DATA EXCERPTS Block Start

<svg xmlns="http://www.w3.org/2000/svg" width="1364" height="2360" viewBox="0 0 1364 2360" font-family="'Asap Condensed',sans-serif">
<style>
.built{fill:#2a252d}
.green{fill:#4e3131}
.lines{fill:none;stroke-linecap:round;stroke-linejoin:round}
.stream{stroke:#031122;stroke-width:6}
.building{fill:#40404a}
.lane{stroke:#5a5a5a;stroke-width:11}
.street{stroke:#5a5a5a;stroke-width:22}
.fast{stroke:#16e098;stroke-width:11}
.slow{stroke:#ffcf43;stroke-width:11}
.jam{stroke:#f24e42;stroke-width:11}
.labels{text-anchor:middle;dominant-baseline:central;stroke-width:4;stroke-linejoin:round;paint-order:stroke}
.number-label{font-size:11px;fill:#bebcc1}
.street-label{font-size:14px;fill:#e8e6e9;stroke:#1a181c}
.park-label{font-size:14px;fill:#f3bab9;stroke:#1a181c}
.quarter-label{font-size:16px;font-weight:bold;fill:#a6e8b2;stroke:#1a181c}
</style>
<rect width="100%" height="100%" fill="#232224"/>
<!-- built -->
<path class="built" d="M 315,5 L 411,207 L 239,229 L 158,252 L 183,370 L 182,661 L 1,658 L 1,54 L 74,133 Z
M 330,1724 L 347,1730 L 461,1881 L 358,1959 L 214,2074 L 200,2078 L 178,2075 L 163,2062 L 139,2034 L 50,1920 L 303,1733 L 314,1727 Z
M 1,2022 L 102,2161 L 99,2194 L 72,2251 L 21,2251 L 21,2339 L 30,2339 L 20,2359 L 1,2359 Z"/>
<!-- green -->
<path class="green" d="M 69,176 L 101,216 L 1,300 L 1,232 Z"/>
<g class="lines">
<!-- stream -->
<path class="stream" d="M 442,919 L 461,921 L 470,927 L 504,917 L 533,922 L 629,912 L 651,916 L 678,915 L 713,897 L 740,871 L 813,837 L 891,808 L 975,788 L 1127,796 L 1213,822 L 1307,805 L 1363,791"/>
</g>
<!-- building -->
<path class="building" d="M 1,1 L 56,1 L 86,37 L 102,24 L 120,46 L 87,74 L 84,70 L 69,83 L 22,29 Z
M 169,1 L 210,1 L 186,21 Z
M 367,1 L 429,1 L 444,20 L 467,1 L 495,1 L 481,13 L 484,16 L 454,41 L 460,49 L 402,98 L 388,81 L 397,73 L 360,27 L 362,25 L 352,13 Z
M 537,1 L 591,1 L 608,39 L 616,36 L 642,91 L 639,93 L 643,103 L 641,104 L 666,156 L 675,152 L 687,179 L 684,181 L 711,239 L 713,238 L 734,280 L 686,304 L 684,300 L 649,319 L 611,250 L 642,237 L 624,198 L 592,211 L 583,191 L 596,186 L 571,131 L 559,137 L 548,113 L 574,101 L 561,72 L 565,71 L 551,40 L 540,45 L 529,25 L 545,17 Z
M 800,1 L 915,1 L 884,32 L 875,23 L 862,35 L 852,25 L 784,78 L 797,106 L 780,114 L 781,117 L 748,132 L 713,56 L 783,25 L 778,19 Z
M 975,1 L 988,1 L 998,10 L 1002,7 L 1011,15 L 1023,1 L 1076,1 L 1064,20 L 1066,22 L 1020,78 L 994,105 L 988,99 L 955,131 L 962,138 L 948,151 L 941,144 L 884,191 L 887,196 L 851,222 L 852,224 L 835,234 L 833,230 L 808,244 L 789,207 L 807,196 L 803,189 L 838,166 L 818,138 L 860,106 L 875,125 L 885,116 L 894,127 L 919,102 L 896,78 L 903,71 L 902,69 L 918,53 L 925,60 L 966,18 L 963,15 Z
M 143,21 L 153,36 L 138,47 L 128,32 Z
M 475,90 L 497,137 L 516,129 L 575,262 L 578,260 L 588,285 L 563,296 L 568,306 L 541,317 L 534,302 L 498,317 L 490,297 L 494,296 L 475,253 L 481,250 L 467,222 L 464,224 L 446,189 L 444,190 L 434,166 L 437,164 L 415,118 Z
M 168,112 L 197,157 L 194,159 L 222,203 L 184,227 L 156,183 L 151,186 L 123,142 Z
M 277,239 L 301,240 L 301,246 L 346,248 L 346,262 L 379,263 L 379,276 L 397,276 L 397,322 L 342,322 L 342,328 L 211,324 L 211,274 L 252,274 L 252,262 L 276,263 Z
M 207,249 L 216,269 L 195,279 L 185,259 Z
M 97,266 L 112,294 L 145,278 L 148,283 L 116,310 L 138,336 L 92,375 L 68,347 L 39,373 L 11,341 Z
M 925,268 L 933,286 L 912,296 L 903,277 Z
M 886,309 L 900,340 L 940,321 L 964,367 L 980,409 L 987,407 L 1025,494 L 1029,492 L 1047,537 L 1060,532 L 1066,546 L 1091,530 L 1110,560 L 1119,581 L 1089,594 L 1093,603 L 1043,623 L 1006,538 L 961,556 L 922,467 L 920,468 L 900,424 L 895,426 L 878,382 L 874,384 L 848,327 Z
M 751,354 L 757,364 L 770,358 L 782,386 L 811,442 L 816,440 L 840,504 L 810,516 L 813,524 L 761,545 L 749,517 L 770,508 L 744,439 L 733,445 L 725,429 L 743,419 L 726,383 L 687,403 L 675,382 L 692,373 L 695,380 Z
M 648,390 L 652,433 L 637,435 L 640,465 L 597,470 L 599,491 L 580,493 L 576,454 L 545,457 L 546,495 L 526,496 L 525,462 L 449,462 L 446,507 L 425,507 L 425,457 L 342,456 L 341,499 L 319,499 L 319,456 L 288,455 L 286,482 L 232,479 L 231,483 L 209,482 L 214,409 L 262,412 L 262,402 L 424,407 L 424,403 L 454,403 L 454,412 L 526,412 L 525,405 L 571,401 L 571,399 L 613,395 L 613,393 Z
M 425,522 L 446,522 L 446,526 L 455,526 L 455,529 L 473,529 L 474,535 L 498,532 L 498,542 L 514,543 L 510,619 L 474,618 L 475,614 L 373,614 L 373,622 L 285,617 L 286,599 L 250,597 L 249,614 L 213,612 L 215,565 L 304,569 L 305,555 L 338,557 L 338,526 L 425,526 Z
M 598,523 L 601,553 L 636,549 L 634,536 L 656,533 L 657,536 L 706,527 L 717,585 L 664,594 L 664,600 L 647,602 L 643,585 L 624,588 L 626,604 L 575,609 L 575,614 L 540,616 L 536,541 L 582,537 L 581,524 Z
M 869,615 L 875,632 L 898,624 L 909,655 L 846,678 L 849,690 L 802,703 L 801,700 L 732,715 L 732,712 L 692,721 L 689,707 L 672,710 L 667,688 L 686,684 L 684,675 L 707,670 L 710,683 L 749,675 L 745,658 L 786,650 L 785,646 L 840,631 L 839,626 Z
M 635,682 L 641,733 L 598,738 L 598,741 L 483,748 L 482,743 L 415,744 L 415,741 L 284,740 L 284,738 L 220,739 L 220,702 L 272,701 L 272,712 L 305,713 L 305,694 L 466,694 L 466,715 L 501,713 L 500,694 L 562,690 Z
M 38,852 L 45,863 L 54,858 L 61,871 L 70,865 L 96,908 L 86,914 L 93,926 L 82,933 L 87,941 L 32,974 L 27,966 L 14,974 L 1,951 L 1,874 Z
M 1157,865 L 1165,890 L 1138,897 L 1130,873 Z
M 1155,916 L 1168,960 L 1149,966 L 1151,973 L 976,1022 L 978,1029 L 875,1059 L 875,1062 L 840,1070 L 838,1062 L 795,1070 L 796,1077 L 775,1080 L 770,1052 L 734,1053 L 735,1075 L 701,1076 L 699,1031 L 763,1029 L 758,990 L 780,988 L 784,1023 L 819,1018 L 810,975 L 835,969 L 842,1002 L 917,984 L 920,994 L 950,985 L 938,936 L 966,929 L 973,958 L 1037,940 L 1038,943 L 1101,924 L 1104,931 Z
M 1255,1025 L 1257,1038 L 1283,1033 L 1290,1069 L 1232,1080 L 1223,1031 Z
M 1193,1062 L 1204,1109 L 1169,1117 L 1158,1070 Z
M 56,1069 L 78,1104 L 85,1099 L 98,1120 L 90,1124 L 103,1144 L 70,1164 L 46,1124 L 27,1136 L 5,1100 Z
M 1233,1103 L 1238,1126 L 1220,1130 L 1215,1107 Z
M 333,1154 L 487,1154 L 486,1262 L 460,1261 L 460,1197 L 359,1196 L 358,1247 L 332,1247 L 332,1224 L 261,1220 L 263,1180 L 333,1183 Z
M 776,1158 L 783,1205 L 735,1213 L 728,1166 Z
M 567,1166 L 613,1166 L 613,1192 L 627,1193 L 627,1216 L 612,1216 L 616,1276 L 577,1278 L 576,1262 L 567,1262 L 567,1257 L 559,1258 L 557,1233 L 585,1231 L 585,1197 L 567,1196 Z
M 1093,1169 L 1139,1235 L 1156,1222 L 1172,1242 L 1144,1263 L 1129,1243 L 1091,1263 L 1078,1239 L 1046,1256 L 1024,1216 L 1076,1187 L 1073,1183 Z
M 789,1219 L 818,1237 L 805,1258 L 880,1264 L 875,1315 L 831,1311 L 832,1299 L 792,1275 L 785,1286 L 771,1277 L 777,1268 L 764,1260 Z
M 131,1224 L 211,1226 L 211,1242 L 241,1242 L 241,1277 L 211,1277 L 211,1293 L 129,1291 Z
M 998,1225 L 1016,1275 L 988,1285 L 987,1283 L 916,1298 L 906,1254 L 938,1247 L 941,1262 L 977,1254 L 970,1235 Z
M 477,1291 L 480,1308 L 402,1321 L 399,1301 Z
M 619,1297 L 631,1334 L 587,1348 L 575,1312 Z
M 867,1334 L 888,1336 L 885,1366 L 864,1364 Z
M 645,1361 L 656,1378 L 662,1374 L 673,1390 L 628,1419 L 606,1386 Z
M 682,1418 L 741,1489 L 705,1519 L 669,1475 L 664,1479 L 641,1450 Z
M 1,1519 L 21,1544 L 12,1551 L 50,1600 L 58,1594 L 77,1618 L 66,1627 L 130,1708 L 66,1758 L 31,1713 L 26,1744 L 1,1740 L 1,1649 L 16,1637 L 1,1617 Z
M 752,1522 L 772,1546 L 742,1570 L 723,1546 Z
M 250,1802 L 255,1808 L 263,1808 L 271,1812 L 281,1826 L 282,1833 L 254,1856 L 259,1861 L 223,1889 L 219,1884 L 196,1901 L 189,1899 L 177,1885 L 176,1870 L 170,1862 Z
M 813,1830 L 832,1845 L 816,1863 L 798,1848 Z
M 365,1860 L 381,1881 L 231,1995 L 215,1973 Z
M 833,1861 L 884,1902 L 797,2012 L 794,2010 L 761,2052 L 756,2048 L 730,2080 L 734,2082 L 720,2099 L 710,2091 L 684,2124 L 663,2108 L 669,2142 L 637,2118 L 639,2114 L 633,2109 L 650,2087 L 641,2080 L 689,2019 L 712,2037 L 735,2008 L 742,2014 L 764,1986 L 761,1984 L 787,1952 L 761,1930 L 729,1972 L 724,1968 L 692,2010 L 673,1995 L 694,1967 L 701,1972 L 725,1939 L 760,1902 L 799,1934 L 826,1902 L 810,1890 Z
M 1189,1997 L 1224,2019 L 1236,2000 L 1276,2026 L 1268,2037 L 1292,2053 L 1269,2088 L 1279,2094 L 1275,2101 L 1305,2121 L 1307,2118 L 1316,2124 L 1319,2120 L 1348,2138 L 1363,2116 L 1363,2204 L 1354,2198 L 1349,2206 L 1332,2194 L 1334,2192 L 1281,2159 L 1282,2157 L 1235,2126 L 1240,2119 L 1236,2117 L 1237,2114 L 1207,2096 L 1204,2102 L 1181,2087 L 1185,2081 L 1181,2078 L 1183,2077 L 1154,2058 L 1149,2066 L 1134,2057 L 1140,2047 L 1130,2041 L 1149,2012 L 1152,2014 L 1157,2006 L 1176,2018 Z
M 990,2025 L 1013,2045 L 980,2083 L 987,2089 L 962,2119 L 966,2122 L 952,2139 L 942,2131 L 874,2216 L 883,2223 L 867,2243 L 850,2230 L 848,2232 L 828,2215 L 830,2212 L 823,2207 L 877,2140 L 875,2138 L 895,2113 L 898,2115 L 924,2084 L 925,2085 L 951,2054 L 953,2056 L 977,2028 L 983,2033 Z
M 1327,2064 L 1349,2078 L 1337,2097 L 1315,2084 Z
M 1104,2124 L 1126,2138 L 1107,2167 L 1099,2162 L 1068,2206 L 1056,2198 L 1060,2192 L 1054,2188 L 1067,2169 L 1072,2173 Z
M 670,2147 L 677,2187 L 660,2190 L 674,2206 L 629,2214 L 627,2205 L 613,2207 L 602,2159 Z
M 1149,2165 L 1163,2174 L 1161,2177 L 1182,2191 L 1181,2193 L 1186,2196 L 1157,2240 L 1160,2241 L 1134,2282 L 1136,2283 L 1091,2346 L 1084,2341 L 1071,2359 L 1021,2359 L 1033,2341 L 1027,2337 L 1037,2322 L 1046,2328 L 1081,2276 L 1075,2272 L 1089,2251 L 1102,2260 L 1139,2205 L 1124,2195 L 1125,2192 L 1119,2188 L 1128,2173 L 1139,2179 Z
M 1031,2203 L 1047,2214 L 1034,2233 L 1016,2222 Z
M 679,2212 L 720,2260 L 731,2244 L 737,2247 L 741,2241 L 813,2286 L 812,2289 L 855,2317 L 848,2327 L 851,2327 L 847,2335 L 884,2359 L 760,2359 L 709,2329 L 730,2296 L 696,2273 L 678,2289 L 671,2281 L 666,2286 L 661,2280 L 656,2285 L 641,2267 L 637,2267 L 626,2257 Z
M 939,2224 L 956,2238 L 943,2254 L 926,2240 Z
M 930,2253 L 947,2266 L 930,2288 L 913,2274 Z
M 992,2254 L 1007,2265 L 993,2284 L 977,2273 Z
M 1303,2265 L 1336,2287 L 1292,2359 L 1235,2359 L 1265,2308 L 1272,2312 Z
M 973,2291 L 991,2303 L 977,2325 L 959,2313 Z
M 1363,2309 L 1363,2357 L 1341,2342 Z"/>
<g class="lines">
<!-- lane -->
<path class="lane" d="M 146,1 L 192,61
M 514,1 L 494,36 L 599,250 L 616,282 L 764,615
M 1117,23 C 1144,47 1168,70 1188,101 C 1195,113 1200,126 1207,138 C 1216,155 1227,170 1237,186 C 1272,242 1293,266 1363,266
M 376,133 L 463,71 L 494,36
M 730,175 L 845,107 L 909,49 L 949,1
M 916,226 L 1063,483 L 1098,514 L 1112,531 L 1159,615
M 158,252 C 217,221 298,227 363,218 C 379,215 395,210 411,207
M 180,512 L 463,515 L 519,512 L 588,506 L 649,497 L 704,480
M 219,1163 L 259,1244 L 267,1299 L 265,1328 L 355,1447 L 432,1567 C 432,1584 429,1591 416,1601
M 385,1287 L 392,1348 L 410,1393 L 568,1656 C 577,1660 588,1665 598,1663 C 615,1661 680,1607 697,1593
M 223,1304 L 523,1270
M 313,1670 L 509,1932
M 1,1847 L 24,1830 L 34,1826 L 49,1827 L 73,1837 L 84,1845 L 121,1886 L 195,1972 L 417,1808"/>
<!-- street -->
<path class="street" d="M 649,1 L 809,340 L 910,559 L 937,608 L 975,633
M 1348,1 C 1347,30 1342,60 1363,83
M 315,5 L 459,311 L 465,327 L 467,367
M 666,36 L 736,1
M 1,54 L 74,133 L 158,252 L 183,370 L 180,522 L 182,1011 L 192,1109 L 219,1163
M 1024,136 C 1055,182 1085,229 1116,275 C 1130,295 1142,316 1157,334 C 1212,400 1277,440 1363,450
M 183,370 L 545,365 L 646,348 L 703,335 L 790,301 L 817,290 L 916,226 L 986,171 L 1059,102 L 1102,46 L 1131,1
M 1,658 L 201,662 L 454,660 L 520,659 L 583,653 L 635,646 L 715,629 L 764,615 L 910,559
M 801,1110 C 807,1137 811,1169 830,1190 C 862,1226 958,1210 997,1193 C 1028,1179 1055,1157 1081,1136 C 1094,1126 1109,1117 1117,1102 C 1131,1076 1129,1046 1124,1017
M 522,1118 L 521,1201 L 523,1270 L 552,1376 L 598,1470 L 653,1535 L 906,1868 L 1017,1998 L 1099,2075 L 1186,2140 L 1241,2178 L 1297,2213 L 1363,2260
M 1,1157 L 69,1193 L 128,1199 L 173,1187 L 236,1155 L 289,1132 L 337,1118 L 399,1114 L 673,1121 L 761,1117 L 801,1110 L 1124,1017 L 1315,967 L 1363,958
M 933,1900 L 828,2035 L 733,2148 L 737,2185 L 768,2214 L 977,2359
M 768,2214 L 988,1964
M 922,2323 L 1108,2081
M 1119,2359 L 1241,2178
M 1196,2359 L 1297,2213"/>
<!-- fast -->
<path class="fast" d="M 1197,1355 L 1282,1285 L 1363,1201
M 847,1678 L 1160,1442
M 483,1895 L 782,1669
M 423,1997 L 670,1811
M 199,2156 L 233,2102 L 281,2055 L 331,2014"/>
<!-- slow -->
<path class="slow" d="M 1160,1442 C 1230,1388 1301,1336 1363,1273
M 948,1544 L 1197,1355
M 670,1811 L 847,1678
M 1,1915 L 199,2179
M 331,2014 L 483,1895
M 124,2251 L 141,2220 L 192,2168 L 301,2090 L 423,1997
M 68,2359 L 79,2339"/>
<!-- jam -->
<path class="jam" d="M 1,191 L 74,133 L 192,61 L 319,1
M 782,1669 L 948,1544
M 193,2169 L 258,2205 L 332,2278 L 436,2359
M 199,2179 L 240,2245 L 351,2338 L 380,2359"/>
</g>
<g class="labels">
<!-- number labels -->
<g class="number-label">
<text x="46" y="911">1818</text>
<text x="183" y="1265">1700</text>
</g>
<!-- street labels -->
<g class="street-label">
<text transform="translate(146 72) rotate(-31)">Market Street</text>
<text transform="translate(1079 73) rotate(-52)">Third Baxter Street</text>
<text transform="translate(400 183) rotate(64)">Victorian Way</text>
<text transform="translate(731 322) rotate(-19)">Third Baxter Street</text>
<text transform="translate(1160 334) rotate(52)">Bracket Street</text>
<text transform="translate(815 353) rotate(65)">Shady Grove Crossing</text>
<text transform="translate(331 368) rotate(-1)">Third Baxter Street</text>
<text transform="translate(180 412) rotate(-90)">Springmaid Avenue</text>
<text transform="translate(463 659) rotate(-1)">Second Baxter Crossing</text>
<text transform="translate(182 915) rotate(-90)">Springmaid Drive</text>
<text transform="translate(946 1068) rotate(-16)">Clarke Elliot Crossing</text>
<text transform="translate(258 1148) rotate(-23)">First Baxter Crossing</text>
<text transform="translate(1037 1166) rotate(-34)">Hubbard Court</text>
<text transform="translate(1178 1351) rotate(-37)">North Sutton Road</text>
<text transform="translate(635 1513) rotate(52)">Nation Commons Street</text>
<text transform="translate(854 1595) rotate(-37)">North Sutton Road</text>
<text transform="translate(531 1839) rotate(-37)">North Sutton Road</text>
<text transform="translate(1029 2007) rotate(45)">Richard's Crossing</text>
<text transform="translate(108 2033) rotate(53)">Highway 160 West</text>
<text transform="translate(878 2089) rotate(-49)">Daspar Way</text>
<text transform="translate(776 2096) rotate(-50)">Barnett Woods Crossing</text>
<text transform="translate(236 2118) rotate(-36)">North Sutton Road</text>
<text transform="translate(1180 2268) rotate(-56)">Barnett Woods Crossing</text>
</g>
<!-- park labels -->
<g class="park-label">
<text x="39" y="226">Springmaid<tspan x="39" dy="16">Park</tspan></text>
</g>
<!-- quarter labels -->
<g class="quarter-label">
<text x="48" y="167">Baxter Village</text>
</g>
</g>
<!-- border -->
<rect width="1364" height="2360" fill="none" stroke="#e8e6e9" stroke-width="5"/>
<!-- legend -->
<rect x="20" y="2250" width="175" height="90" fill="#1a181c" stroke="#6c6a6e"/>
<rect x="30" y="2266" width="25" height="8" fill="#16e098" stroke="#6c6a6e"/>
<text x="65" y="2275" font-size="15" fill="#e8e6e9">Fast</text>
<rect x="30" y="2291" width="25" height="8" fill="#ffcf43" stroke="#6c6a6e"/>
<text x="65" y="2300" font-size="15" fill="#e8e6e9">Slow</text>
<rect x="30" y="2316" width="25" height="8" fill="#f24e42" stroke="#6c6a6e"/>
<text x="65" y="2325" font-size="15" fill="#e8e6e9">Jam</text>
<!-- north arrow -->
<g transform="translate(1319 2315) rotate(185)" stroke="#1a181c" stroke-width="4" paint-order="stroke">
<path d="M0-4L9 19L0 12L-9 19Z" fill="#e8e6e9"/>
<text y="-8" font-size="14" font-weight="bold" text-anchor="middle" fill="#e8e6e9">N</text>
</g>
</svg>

DATA EXCERPTS Block End

**PROBLEM**
Which of the lines above mention the word "linejoin"? Pull those lines out.

**RESPONSE TO THE TASK**
.lines{fill:none;stroke-linecap:round;stroke-linejoin:round}
.labels{text-anchor:middle;dominant-baseline:central;stroke-width:4;stroke-linejoin:round;paint-order:stroke}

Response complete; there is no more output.